- models.py: Defines the Multi-task Wasserstein Autoencoder (MTWAE) architecture with encoder, decoder, and three property predictors for simultaneous prediction of Bs, ln(Hc), and Dc.
- losses.py: Implements loss functions including binary cross-entropy reconstruction loss, Maximum Mean Discrepancy (MMD) with IMQ kernel, and Kendall uncertainty weighting.
- train.py: Contains training and evaluation functions for the MTWAE model with multi-task learning strategy.
- data.py: Handles data loading and preprocessing for composition features and three target properties (Bs, Hc, Dc), including train-test splitting and standardization.
- utils.py: Utility functions including random seed setting, checkpoint saving, inverse sample size weighting, and visualization helpers.
- train_mtwae.py: Main training script for MTWAE with configurable hyperparameters (epochs, batch size, learning rate, latent dimension, weighting strategy).
- cross_validation_diff_weight.py: Performs 5-fold cross-validation experiments to compare different weighting strategies (inverse, equal, uncertainty) and latent dimensions (k=2,4,8,16).
- baseline_ml_benchmark.py: Benchmarks traditional ML models (SVR, KNN, RF, XGBoost, Ridge) with 5-fold CV for comparison.
- nsga3_inverse_design.py: Implements NSGA-III multi-objective optimization in latent space to find Pareto optimal alloy compositions.
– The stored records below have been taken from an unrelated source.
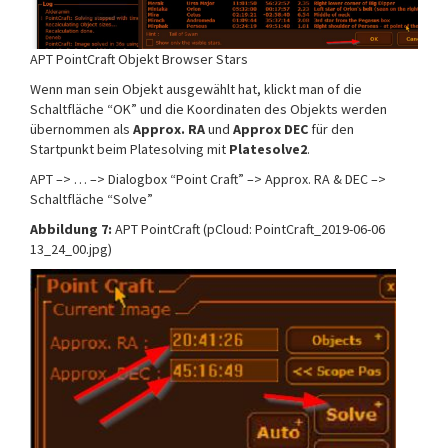
APT PointCraft Objekt Browser Stars
Wenn man sein Objekt ausgewählt hat, klickt man of die
Schaltfläche “OK” und die Koordinaten des Objekts werden
übernommen als
Approx. RA
und
Approx DEC
für den
Startpunkt beim Platesolving mit
Platesolve2
.
APT –> … –> Dialogbox “Point Craft” –> Approx. RA & DEC –>
Schaltfläche “Solve”
Abbildung 7:
APT PointCraft (pCloud: PointCraft_2019-06-06
13_24_00.jpg)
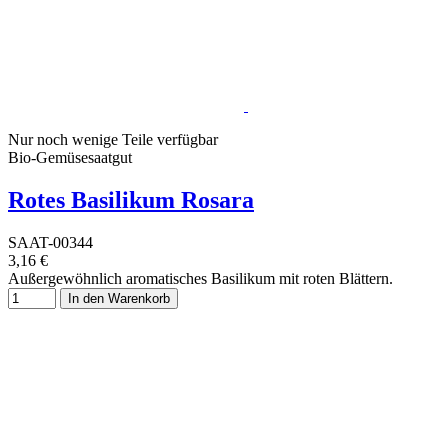
Nur noch wenige Teile verfügbar
Bio-Gemüsesaatgut
Rotes Basilikum Rosara
SAAT-00344
3,16 €
Außergewöhnlich aromatisches Basilikum mit roten Blättern.
In den Warenkorb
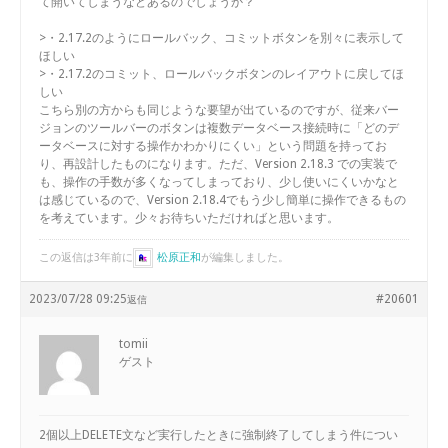
て開いてしまうなどあるのでしょうか？
>・2.17.2のようにロールバック、コミットボタンを別々に表示して
ほしい
>・2.17.2のコミット、ロールバックボタンのレイアウトに戻してほ
しい
こちら別の方からも同じような要望が出ているのですが、従来バー
ジョンのツールバーのボタンは複数データベース接続時に「どのデ
ータベースに対する操作かわかりにくい」という問題を持ってお
り、再設計したものになります。ただ、Version 2.18.3 での実装で
も、操作の手数が多くなってしまっており、少し使いにくいかなと
は感じているので、Version 2.18.4でもう少し簡単に操作できるもの
を考えています。少々お待ちいただければと思います。
この返信は3年前に
松原正和
が編集しました。
2023/07/28 09:25
#20601
返信
tomii
ゲスト
2個以上DELETE文など実行したときに強制終了してしまう件につい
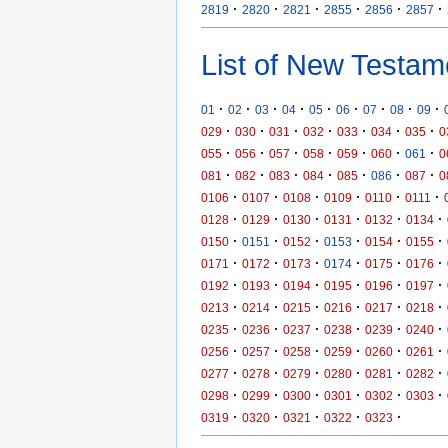
·
·
·
·
·
·
2819
2820
2821
2855
2856
2857
List of New Testam
·
·
·
·
·
·
·
·
·
01
02
03
04
05
06
07
08
09
·
·
·
·
·
·
·
029
030
031
032
033
034
035
0
·
·
·
·
·
·
·
055
056
057
058
059
060
061
0
·
·
·
·
·
·
·
081
082
083
084
085
086
087
0
·
·
·
·
·
·
0106
0107
0108
0109
0110
0111
·
·
·
·
·
·
0128
0129
0130
0131
0132
0134
·
·
·
·
·
·
0150
0151
0152
0153
0154
0155
·
·
·
·
·
·
0171
0172
0173
0174
0175
0176
·
·
·
·
·
·
0192
0193
0194
0195
0196
0197
·
·
·
·
·
·
0213
0214
0215
0216
0217
0218
·
·
·
·
·
·
0235
0236
0237
0238
0239
0240
·
·
·
·
·
·
0256
0257
0258
0259
0260
0261
·
·
·
·
·
·
0277
0278
0279
0280
0281
0282
·
·
·
·
·
·
0298
0299
0300
0301
0302
0303
·
·
·
·
·
0319
0320
0321
0322
0323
- nsga3_evolution_vis.py: Visualizes the evolutionary process of NSGA-III optimization across generations (0, 10, 200).
- nsga3_gaml_baseline.py: GA+ML baseline implementation combining traditional ML models with genetic algorithm for comparison.
- nsga3_mtwae_comparison.py: Framework comparison study running multiple MTWAE models with different initializations.
- shap_analysis.py: Performs SHAP (Shapley Additive Explanations) analysis to understand elemental contributions to each property.
- element_frequency_analysis.py: Analyzes element occurrence frequencies and mean contents from generated virtual library of candidates.
- explore_diversity.py: Evaluates generative capabilities including uniqueness, novelty, and latent space visualization using t-SNE/PCA.
- external_validation.py: Validates model predictions on 12 recently published Fe-based alloys and visualizes high-throughput discovery results.
To install the required dependencies, use the following command:
pip install -r requirements.txtThis project is licensed under the MIT License.